Like the first movie, this film is all created by panning around June’s laptop, with lots of open windows of her talking on Skype so we can see her face once in a while and, yeah, it’s nicely done, with a few caveats. It follows a similar patter to the first movie in terms of some of the reveals and, though I didn’t see the biggest reveal coming, I was absolutely seeing most of the main twists way before they happen. The film does telegraph itself way more than Searching did. For instance, a stream of very briefly glimpsed photos sent from the vacation near the start of the movie were, to me, noteworthy in that Grace’s head was never turned towards the camera... so it seemed obvious to me that these were deliberately staged shots for the benefit of June and, to be honest, it takes June quite a while to figure that one out.

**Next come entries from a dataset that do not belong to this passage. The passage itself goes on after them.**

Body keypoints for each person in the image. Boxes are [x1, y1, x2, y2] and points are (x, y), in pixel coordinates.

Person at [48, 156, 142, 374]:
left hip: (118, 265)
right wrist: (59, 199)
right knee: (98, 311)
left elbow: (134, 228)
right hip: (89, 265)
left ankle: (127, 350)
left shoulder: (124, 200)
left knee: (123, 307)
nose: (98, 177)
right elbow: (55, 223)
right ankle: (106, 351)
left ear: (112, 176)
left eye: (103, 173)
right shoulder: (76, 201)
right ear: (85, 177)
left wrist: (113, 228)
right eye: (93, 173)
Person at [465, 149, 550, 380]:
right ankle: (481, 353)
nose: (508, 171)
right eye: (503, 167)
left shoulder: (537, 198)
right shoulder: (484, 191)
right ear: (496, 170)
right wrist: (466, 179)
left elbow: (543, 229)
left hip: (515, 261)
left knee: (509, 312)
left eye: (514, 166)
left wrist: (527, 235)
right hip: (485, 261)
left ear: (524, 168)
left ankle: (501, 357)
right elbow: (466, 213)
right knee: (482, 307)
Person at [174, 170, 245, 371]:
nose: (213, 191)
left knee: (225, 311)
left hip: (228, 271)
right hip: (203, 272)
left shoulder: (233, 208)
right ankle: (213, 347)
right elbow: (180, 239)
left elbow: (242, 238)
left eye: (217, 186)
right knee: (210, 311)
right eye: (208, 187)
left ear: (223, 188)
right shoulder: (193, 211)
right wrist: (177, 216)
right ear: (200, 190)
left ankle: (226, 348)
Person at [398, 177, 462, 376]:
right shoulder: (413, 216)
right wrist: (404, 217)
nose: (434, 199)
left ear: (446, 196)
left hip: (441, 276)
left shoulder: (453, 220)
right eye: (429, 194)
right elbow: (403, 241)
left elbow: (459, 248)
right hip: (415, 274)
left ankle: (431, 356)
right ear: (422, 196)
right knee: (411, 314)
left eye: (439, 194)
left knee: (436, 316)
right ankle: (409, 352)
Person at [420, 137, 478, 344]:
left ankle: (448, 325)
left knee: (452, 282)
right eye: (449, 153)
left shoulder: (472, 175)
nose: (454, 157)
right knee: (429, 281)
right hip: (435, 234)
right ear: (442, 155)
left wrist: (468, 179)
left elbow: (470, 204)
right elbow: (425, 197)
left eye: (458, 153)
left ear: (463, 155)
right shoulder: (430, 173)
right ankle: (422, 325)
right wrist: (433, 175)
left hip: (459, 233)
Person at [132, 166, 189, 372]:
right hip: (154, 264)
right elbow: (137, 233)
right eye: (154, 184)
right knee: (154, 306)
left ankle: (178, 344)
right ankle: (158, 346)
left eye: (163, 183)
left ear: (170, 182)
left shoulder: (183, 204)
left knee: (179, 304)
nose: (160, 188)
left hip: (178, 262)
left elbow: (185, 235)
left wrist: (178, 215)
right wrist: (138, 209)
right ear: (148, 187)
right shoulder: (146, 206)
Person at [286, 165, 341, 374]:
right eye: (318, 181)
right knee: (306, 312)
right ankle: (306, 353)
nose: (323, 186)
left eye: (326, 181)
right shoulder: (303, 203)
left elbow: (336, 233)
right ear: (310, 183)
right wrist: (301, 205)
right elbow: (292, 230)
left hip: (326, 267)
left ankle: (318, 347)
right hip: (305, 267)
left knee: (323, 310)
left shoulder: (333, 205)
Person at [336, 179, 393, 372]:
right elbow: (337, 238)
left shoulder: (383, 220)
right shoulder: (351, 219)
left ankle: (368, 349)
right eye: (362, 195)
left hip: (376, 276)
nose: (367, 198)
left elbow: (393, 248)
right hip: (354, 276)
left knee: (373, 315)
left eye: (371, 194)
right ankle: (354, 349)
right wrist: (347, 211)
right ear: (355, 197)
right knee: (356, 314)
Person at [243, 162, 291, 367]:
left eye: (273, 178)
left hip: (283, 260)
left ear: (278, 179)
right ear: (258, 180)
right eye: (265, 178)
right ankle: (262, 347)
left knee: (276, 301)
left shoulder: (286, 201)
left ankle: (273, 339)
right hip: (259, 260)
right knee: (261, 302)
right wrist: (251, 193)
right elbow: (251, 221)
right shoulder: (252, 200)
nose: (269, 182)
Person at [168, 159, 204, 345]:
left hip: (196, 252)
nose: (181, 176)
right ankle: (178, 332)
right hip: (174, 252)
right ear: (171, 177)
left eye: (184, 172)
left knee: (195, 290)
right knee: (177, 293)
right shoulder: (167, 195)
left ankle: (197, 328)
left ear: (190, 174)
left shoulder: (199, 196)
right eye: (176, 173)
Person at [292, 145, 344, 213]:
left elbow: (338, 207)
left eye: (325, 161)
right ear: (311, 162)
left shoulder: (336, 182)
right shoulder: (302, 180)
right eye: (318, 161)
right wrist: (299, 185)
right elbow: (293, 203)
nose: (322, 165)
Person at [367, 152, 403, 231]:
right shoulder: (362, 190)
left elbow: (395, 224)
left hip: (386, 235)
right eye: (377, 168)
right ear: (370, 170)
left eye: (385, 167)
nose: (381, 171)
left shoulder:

Sometimes the cleverness of some of the scenes is played with a little too much and it does kind of give things away. For example, there’s a really great bit at the start where some of the events of the first movie are being replayed and my immediate thought was... hey, that’s not the same actor. This is then completely explained in a lovely way, within a few seconds... but I won’t tell you how. However, the writers and directors then use exactly the same trick at the end of the movie and, frankly, as soon as a shot of rushing police cars starts off a sequence, I knew exactly what they were doing. So that’s a shame but, perhaps once would have been enough or, you know, maybe don’t repeat the trick in the same way because, there’s no surprise the second time around.

Another thing which bothered me is that the final scenes of the actual story (before the usual epilogue scenes) were, by necessity and because the film makers obviously didn’t want to cheat the audience, shown by panning around and zooming in on a network of security cam screens on June’s Macbook. Which is fine but the downside of that is that all of the scenes in that final ‘action sequence’ are very blurry as a result. I guess it’s certainly a trade off and the directors made the right choice to preserve the illusion, for sure. Although, like the first movie, it’s not trying to necessarily present itself as complete reality... for instance, the movie has a score on it to help increase and maintain the mood and tension of the piece.

Now, despite its faults, I really liked Missing and, I especially loved the character of Javi. I’m wondering if there’s any scope for a third film in the series which brings together one of the characters from both films to kind of round it off as a trilogy... and maybe make one of those protagonists twist out as the antagonist or some such. Either way, this film is nowhere near as good as Searching but certainly holds its own and is definitely worth a look. This format isn’t quite played out yet and I think it still has some legs on it. Let’s see if Hollywood will let it evolve. I’m sure these things must be very low budget, allowing for a good profit margin.